## EXERCISE INPUTS

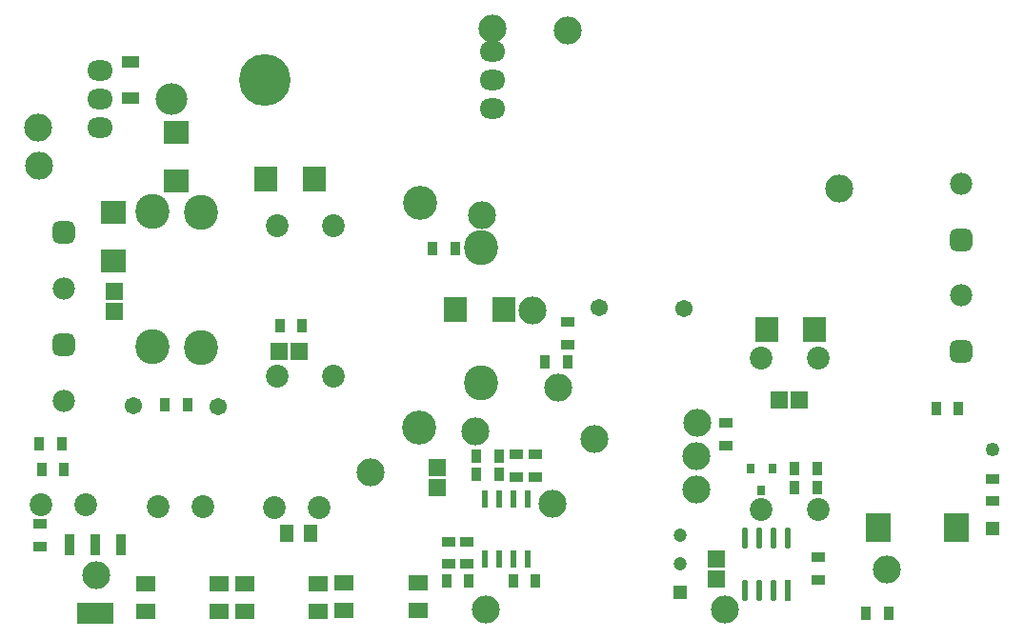
<source format=gbr>
%TF.GenerationSoftware,Altium Limited,Altium Designer,21.6.4 (81)*%
G04 Layer_Color=16711935*
%FSLAX43Y43*%
%MOMM*%
%TF.SameCoordinates,100B324C-8CEB-4A13-B8D1-7C84912F4746*%
%TF.FilePolarity,Negative*%
%TF.FileFunction,Soldermask,Bot*%
%TF.Part,Single*%
G01*
G75*
%TA.AperFunction,TestPad*%
%ADD42R,1.200X1.200*%
%ADD43C,1.200*%
%ADD44R,1.250X1.250*%
%ADD45C,1.250*%
%TA.AperFunction,SMDPad,CuDef*%
%ADD49R,0.800X0.900*%
%ADD60R,0.543X1.874*%
G04:AMPARAMS|DCode=61|XSize=1.874mm|YSize=0.543mm|CornerRadius=0.272mm|HoleSize=0mm|Usage=FLASHONLY|Rotation=90.000|XOffset=0mm|YOffset=0mm|HoleType=Round|Shape=RoundedRectangle|*
%AMROUNDEDRECTD61*
21,1,1.874,0.000,0,0,90.0*
21,1,1.331,0.543,0,0,90.0*
1,1,0.543,0.000,0.665*
1,1,0.543,0.000,-0.665*
1,1,0.543,0.000,-0.665*
1,1,0.543,0.000,0.665*
%
%ADD61ROUNDEDRECTD61*%
%ADD62R,1.556X1.505*%
%ADD63R,1.207X1.508*%
%ADD65R,1.505X1.556*%
%ADD81R,0.830X1.280*%
%ADD82R,0.620X1.520*%
%ADD83R,2.220X2.520*%
%ADD84R,1.280X0.830*%
%TA.AperFunction,TestPad*%
%ADD85R,2.020X2.320*%
%TA.AperFunction,SMDPad,CuDef*%
%ADD86R,2.320X2.020*%
%ADD87R,1.820X1.470*%
%ADD88R,1.620X1.020*%
%TA.AperFunction,ConnectorPad*%
%ADD89R,3.270X1.920*%
%ADD90R,0.970X1.920*%
%TA.AperFunction,SMDPad,CuDef*%
%ADD91R,2.020X2.320*%
%TA.AperFunction,ComponentPad*%
%ADD92C,2.020*%
%TA.AperFunction,TestPad*%
%ADD93C,2.020*%
%ADD94C,2.489*%
%TA.AperFunction,ComponentPad*%
%ADD95C,3.020*%
%TA.AperFunction,TestPad*%
%ADD96C,1.544*%
%TA.AperFunction,ComponentPad*%
%ADD97C,2.489*%
%ADD98O,3.020X3.120*%
%TA.AperFunction,TestPad*%
G04:AMPARAMS|DCode=99|XSize=1.97mm|YSize=1.97mm|CornerRadius=0.497mm|HoleSize=0mm|Usage=FLASHONLY|Rotation=270.000|XOffset=0mm|YOffset=0mm|HoleType=Round|Shape=RoundedRectangle|*
%AMROUNDEDRECTD99*
21,1,1.970,0.975,0,0,270.0*
21,1,0.975,1.970,0,0,270.0*
1,1,0.995,-0.488,-0.488*
1,1,0.995,-0.488,0.488*
1,1,0.995,0.488,0.488*
1,1,0.995,0.488,-0.488*
%
%ADD99ROUNDEDRECTD99*%
%ADD100C,1.970*%
%ADD101O,2.306X1.798*%
%ADD102C,4.592*%
%TA.AperFunction,ComponentPad*%
%ADD103C,2.814*%
%ADD104O,2.306X1.798*%
D42*
X60286Y3119D02*
D03*
D43*
Y5659D02*
D03*
Y8199D02*
D03*
D44*
X88036Y8769D02*
D03*
D45*
Y15869D02*
D03*
D49*
X66553Y14173D02*
D03*
X68453D02*
D03*
X67503Y12173D02*
D03*
D60*
X69799Y3293D02*
D03*
D61*
X68529D02*
D03*
X67259D02*
D03*
X65989D02*
D03*
Y7925D02*
D03*
X67259D02*
D03*
X68529D02*
D03*
X69799D02*
D03*
D62*
X63491Y6119D02*
D03*
Y4317D02*
D03*
X9982Y29882D02*
D03*
Y28081D02*
D03*
X38710Y14261D02*
D03*
Y12460D02*
D03*
D63*
X25289Y8357D02*
D03*
X27391D02*
D03*
D65*
X69051Y20269D02*
D03*
X70852D02*
D03*
X26428Y24587D02*
D03*
X24626D02*
D03*
D81*
X50274Y23597D02*
D03*
X48274D02*
D03*
X70447Y12487D02*
D03*
X72447D02*
D03*
X42180Y15214D02*
D03*
X44180D02*
D03*
Y13644D02*
D03*
X42180D02*
D03*
X78800Y1274D02*
D03*
X76800D02*
D03*
X72447Y14173D02*
D03*
X70447D02*
D03*
X85023Y19456D02*
D03*
X83023D02*
D03*
X14469Y19787D02*
D03*
X16469D02*
D03*
X5318Y16332D02*
D03*
X3318D02*
D03*
X47431Y4179D02*
D03*
X45431D02*
D03*
X5500Y14071D02*
D03*
X3500D02*
D03*
X38268Y33738D02*
D03*
X40268D02*
D03*
X41488Y4154D02*
D03*
X39488D02*
D03*
X24679Y26848D02*
D03*
X26679D02*
D03*
D82*
X42901Y11467D02*
D03*
X44171D02*
D03*
X45441D02*
D03*
X46711D02*
D03*
X42901Y6067D02*
D03*
X44171D02*
D03*
X45441D02*
D03*
X46711D02*
D03*
D83*
X84781Y8915D02*
D03*
X77881D02*
D03*
D84*
X64338Y18200D02*
D03*
Y16200D02*
D03*
X47396Y13406D02*
D03*
Y15406D02*
D03*
X39725Y7655D02*
D03*
Y5655D02*
D03*
X41300Y7659D02*
D03*
Y5659D02*
D03*
X3400Y9193D02*
D03*
Y7193D02*
D03*
X88074Y13243D02*
D03*
Y11243D02*
D03*
X72543Y6235D02*
D03*
Y4235D02*
D03*
X45669Y15406D02*
D03*
Y13406D02*
D03*
X50274Y27162D02*
D03*
Y25162D02*
D03*
D85*
X67929Y26543D02*
D03*
X72229D02*
D03*
D86*
X9906Y32588D02*
D03*
Y36888D02*
D03*
X15443Y39735D02*
D03*
Y44035D02*
D03*
D87*
X19328Y1467D02*
D03*
X12778D02*
D03*
X19328Y3917D02*
D03*
X12778D02*
D03*
X28116Y1467D02*
D03*
X21566D02*
D03*
X28116Y3917D02*
D03*
X21566D02*
D03*
X36955Y1520D02*
D03*
X30405D02*
D03*
X36955Y3970D02*
D03*
X30405D02*
D03*
D88*
X11430Y47066D02*
D03*
Y50266D02*
D03*
D89*
X8255Y1301D02*
D03*
D90*
X10555Y7401D02*
D03*
X8255D02*
D03*
X5955D02*
D03*
D91*
X23428Y39853D02*
D03*
X27728D02*
D03*
X40287Y28256D02*
D03*
X44587D02*
D03*
D92*
X28194Y10693D02*
D03*
X24194D02*
D03*
X29486Y22384D02*
D03*
X24486D02*
D03*
X17868Y10744D02*
D03*
X13868D02*
D03*
X7417Y10947D02*
D03*
X3417D02*
D03*
X24486Y35738D02*
D03*
X29486D02*
D03*
D93*
X67500Y10500D02*
D03*
X72500D02*
D03*
Y24000D02*
D03*
X67500D02*
D03*
D94*
X61722Y12294D02*
D03*
X47158Y28198D02*
D03*
X42062Y17404D02*
D03*
X48946Y11049D02*
D03*
X52603Y16789D02*
D03*
X3226Y44475D02*
D03*
X32741Y13792D02*
D03*
X49454Y21311D02*
D03*
X78613Y5159D02*
D03*
X64237Y1614D02*
D03*
X74371Y39065D02*
D03*
X8382Y4695D02*
D03*
X3293Y41097D02*
D03*
X61747Y18236D02*
D03*
X43025Y1602D02*
D03*
D95*
X37059Y17811D02*
D03*
X37109Y37786D02*
D03*
D96*
X11693Y19694D02*
D03*
X19193Y19669D02*
D03*
X53061Y28423D02*
D03*
X60561Y28398D02*
D03*
D97*
X50241Y53111D02*
D03*
X43580Y53238D02*
D03*
X42674Y36624D02*
D03*
X61722Y15265D02*
D03*
D98*
X42570Y21788D02*
D03*
Y33788D02*
D03*
X17678Y24886D02*
D03*
Y36886D02*
D03*
X13335Y36963D02*
D03*
Y24963D02*
D03*
D99*
X5500Y25171D02*
D03*
X5500Y35175D02*
D03*
X85234Y34497D02*
D03*
X85234Y24515D02*
D03*
D100*
X5500Y20171D02*
D03*
X5500Y30175D02*
D03*
X85234Y39497D02*
D03*
X85234Y29515D02*
D03*
D101*
X43557Y51232D02*
D03*
Y48692D02*
D03*
Y46152D02*
D03*
D102*
X23364Y48692D02*
D03*
D103*
X15037Y47015D02*
D03*
D104*
X8687Y44475D02*
D03*
Y47015D02*
D03*
Y49555D02*
D03*
%TF.MD5,d901875fa18686c8881e3811770df171*%
M02*

</source>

## DIRECTIONS FOR THIS TASK
An exact restatement of the lines from the one with "X61747Y18236D02*" through the last line of the data is the only acceptable answer.

## ANSWER
X61747Y18236D02*
D03*
X43025Y1602D02*
D03*
D95*
X37059Y17811D02*
D03*
X37109Y37786D02*
D03*
D96*
X11693Y19694D02*
D03*
X19193Y19669D02*
D03*
X53061Y28423D02*
D03*
X60561Y28398D02*
D03*
D97*
X50241Y53111D02*
D03*
X43580Y53238D02*
D03*
X42674Y36624D02*
D03*
X61722Y15265D02*
D03*
D98*
X42570Y21788D02*
D03*
Y33788D02*
D03*
X17678Y24886D02*
D03*
Y36886D02*
D03*
X13335Y36963D02*
D03*
Y24963D02*
D03*
D99*
X5500Y25171D02*
D03*
X5500Y35175D02*
D03*
X85234Y34497D02*
D03*
X85234Y24515D02*
D03*
D100*
X5500Y20171D02*
D03*
X5500Y30175D02*
D03*
X85234Y39497D02*
D03*
X85234Y29515D02*
D03*
D101*
X43557Y51232D02*
D03*
Y48692D02*
D03*
Y46152D02*
D03*
D102*
X23364Y48692D02*
D03*
D103*
X15037Y47015D02*
D03*
D104*
X8687Y44475D02*
D03*
Y47015D02*
D03*
Y49555D02*
D03*
%TF.MD5,d901875fa18686c8881e3811770df171*%
M02*

</source>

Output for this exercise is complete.